He nonetheless declined their offer because he was already doing important war related work, had a newborn son and he and his wife were wanting to have yet another child ... me, as it turned out. In April of 1943 he was involuntarily assigned to Los Alamos, but quite eagerly accepted his fate because by then General Groves had acquiesced to allowing the laboratory staff to retain their civilian status and to bring their families along with them.

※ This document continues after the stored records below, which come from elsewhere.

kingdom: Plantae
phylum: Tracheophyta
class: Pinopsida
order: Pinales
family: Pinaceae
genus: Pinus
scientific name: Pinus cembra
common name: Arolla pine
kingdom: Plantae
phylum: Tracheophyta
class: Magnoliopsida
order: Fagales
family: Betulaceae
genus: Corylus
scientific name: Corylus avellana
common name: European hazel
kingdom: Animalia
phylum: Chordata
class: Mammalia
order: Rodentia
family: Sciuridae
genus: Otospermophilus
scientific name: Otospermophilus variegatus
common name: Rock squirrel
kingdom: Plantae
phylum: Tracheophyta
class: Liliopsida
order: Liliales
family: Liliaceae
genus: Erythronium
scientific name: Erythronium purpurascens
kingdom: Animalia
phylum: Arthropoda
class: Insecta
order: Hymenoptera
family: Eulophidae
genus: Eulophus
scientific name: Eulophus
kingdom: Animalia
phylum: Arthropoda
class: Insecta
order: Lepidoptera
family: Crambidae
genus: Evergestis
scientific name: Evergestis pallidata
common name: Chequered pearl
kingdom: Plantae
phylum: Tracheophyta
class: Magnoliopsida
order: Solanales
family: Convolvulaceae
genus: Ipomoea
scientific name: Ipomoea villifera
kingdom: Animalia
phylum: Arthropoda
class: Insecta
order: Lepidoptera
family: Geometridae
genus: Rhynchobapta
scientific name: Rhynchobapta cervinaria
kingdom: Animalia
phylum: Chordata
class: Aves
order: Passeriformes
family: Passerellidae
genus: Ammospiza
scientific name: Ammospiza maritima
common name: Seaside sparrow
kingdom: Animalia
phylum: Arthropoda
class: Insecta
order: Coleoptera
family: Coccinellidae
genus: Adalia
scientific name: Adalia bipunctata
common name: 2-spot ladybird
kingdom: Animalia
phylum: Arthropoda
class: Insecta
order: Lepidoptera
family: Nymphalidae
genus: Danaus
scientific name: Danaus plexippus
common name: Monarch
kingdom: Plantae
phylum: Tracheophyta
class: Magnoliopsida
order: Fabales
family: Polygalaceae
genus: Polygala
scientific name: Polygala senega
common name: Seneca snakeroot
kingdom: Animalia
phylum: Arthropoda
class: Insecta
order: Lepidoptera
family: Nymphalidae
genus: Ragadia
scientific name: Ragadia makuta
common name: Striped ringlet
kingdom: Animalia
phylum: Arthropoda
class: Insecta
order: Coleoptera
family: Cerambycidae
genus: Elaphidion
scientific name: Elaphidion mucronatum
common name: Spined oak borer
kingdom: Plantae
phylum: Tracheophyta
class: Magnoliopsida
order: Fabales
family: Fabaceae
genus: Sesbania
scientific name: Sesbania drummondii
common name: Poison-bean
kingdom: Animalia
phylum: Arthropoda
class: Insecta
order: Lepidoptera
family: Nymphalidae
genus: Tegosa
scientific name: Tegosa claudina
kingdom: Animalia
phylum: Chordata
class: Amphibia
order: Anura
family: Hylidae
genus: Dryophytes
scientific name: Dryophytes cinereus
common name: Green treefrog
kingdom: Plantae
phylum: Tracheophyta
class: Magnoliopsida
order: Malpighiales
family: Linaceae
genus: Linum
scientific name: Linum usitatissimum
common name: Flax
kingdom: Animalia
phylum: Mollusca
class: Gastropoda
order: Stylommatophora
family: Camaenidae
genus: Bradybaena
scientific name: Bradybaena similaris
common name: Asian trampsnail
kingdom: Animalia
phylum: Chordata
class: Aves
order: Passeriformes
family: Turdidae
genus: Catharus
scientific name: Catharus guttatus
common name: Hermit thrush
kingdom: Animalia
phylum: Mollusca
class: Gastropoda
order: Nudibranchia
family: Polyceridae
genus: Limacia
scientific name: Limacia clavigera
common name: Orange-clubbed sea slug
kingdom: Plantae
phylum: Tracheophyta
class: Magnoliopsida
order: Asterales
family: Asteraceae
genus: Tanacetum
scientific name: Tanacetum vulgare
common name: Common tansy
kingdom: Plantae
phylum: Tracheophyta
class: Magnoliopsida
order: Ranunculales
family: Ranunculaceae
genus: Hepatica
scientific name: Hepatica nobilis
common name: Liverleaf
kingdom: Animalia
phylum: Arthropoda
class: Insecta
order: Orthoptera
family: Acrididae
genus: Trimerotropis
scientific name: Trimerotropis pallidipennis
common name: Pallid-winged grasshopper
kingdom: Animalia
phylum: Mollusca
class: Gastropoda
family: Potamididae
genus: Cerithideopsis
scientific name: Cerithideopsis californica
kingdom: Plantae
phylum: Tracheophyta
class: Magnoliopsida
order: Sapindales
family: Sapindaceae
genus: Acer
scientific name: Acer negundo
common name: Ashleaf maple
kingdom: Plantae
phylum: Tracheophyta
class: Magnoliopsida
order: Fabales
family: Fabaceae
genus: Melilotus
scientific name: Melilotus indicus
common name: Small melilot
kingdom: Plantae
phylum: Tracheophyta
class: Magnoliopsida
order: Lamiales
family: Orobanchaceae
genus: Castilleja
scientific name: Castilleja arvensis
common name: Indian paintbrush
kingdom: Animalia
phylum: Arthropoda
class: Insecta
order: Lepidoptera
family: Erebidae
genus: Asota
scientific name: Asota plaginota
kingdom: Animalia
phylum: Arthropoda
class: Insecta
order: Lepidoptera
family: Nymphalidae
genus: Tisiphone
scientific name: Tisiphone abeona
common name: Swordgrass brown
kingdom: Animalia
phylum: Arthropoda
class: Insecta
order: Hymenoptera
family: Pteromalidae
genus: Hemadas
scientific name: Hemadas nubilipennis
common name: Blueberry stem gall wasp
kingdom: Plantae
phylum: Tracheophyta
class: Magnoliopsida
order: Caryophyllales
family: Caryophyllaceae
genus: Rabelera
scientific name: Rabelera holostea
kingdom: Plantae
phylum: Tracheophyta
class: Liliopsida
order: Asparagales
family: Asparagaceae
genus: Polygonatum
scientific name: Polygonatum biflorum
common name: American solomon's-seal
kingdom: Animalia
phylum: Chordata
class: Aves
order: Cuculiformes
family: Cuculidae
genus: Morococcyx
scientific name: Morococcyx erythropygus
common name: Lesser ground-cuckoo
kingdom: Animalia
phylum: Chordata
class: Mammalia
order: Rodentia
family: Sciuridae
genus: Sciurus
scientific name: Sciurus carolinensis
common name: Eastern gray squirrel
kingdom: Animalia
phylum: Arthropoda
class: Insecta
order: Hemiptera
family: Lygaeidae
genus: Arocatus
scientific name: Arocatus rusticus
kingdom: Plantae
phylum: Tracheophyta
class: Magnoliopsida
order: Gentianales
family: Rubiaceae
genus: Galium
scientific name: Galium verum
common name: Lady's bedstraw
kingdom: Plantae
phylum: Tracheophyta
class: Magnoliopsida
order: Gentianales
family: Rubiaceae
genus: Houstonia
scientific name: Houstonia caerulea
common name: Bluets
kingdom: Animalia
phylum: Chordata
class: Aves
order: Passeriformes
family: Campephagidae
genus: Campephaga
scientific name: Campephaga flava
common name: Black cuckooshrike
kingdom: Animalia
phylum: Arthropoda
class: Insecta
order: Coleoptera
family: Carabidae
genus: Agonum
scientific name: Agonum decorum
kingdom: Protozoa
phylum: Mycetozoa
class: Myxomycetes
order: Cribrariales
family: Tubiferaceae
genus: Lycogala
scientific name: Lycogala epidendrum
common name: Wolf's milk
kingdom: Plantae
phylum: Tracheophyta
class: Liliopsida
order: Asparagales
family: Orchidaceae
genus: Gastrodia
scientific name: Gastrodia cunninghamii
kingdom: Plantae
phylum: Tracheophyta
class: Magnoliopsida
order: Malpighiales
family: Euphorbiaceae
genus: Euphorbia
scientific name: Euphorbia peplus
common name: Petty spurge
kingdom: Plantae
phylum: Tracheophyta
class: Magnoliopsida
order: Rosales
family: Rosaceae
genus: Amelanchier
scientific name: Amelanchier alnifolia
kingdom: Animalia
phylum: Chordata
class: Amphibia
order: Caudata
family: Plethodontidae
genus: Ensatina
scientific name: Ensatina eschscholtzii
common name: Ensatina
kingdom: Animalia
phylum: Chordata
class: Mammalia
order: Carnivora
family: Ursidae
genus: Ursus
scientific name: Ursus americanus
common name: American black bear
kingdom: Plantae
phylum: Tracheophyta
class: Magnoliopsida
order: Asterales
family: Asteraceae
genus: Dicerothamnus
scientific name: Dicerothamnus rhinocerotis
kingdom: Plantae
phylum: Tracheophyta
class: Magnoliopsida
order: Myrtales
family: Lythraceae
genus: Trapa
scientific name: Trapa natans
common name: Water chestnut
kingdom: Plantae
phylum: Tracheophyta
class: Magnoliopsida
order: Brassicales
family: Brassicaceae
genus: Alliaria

After the war my father worked briefly at Oak Ridge and then accepted a professorship with the University of Minnesota's physics department. There he worked closely with Project Y alumnus John Williams and also conducted classified high-altitude research for the Air Force, which resulted in the development of the high-altitude helium envelopes that are still in use today. During his tenure at the University of Minnesota he also took a year's sabbatical leave (1952/1953) to return to Los Alamos for work on the H-bomb project. In 1955 his friend John von Neumann convinced him to relinquish his professorship and join the "space race", where he took a position with General Dynamic's Convair division as their vice-president for research. In that capacity he headed up the Atlas missile project, which succeeded in successfully launching our nation's first satellites. Wanting to return to his first love of teaching, in 1961 he accepted a professorship at the University of Wisconsin but he never made it to Madison. Word of his pending change of employment reached his friends at LASL, and Carson Mark and Norris Bradbury put together a package to offer him a teaching position at the Laboratory. This involved creating a new group (T-9) in Mark's division, composed of post-docs whom my father would mentor. The opportunity to teach exclusively at the post-doctoral level while having access to the Laboratory's world-class resources (notably its technical staff and computer capability) did the trick, and he gladly returned to Los Alamos. In 1977 he was forced by then LASL policy to retire, yet he remained active at the Lab as a consultant until his death in 1994.